We crossed over East Sunshine and came up on Dillons (mile 6). It was time to fuel again for Tyson. JB's bottle of Gatorade had turned into a slushy. JB was so cold that we split off from one another. Tyson and I continue to run the route and JB went to Starbucks at Dillons to warm up. He would later catch up with us around mile 8-9.

I have said it many times...I love running because I get to appreciate my surroundings and notice things that I typically don't see because I am driving. We went through so many types of neighborhoods... Wealthy neighborhoods, poor neighborhoods, old neighborhoods...BIZARRO neighborhoods... We saw a house that was the most hideous blue... Tyson called it 'pool bottom' blue. It's crazy how different we all are and how we live...

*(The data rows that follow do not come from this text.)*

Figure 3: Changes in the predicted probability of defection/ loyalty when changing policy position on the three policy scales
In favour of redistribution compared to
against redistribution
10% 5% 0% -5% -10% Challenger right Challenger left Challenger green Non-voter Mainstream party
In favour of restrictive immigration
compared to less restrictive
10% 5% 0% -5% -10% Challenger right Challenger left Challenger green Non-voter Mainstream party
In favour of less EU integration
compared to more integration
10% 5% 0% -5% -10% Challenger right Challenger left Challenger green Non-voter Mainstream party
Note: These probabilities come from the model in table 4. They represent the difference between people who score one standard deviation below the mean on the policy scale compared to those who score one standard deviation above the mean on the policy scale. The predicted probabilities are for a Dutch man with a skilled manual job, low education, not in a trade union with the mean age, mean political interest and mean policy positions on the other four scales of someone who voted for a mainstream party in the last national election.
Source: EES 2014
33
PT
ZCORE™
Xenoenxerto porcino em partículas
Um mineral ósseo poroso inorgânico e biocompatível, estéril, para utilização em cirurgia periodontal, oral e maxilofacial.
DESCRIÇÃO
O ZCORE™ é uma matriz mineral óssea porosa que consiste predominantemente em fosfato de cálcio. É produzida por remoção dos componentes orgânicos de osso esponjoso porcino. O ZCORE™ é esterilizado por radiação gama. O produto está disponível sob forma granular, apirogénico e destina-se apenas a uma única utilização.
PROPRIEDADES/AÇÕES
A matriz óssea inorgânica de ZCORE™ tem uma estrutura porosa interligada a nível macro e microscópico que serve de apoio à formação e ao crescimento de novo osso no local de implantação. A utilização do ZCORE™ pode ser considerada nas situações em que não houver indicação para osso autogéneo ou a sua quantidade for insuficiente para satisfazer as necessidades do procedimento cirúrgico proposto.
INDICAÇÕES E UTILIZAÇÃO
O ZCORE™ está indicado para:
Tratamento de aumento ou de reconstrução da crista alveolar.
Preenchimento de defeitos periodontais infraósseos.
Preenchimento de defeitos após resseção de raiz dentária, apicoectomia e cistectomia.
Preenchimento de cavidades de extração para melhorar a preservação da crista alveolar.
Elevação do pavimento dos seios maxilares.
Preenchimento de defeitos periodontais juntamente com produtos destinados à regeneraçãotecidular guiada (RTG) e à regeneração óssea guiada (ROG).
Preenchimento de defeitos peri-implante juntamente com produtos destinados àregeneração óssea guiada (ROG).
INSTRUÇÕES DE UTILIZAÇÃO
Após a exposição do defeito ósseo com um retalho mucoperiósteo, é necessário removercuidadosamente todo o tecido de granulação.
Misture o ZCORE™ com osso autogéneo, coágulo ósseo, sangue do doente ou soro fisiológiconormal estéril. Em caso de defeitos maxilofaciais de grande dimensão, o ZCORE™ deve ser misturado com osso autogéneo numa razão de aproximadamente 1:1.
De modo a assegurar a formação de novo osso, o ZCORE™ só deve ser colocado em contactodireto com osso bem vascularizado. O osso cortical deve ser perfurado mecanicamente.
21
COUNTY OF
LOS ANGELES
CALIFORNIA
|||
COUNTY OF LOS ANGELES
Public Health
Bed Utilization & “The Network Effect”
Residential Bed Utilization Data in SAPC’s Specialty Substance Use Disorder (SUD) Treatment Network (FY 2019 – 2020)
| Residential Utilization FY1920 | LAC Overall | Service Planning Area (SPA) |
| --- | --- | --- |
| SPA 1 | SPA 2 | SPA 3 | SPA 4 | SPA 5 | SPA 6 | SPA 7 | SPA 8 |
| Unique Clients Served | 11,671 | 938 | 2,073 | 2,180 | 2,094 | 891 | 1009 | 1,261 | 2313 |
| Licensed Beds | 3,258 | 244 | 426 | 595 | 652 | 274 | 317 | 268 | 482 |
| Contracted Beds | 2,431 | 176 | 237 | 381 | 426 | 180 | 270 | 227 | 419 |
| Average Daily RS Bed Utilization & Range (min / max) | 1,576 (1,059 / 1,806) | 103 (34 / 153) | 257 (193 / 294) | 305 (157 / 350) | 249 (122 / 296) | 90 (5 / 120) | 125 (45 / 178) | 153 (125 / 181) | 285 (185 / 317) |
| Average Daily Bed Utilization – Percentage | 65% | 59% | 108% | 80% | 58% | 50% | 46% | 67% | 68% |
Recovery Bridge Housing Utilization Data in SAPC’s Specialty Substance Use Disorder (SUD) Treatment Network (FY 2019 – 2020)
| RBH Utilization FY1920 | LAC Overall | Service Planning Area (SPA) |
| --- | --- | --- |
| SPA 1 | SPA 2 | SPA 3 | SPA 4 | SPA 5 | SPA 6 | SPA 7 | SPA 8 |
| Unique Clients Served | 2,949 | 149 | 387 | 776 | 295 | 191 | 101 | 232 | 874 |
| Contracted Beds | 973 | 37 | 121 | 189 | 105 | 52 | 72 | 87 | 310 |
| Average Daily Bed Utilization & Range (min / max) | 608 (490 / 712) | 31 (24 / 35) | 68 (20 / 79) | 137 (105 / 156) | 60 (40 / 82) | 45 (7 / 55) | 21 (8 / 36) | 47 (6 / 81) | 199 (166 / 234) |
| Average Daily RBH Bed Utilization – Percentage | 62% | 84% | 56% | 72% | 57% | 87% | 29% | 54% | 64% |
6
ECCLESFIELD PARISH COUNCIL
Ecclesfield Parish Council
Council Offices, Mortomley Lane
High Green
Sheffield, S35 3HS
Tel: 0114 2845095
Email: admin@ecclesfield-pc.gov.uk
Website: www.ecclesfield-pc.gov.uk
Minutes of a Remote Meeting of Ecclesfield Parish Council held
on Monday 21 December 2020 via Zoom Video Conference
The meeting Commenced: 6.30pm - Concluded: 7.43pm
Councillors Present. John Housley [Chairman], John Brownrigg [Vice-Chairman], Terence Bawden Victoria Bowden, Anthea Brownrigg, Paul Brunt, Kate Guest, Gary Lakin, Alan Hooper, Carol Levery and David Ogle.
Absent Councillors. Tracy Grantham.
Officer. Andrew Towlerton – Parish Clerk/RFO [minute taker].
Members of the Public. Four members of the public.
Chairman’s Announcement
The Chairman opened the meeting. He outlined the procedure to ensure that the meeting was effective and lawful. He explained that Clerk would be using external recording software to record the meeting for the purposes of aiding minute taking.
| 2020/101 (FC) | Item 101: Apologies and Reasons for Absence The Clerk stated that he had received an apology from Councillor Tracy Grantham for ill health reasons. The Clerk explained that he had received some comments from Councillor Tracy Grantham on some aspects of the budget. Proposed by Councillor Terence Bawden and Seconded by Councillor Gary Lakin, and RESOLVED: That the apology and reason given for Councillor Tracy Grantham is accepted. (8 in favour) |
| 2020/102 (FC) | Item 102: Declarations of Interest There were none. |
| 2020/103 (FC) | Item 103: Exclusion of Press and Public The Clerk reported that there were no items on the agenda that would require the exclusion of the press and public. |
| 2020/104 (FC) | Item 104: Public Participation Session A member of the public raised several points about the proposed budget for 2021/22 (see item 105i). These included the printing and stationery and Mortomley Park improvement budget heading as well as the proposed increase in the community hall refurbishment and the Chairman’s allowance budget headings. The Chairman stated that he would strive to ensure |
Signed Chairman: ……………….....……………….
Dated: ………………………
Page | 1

To all of our disappointment, the day was not warming up...it seemed as if it was getting colder. We were at mile 15 and decided to call the run. Tyson was struggling with his hip... and I had CRASHED… I didn’t have fuel to get me threw the next 8 miles. My stomach was ‘growling’… The sad thing… after I quit using the gummies, I didn’t go to the bathroom again. I may have to go against the recommendation of the Starting Block guy and try gels on my next run. If those don’t work, I may have to try something that is completely liquid. Another mistake I made…I didn’t put my usual flavored water in my fuel belt… Gatorade only… I think I became dehydrated. My head was starting to pound and continued throughout the night.

JB was our hero... he rode to Bass Pro, loaded the bike and came back to pick us up. I hate to admit that we didn't run our goal miles, but as I mentioned in a previous blog... I am going to listen to my body. I want to run and finish Austin...and if that means calling a run short...than that is what I am going to do.

Patty met all of us at Whole Hog Cafe and we had a great lunch. Started talking about our trip to Austin and how much fun we were going to have.

This run was supposed to be our longest during our training plan...we start dropping mileage this week. We are less than a month away from the marathon...

I am still not sure that I have found how to fuel my body without bathroom issues... I will continue to work on it... Next Saturday Tyson and I have a 20K in Reeds Spring... Hopefully I can get through it with no stops...

So, maybe this explains why I like to run in the dark and why I haven't joined the local Running Chics for a run yet...It is something that I have to think about and take into consideration anytime I run with someone new.
I appreciate all of my running buddies that have put up with this and continue to run with me.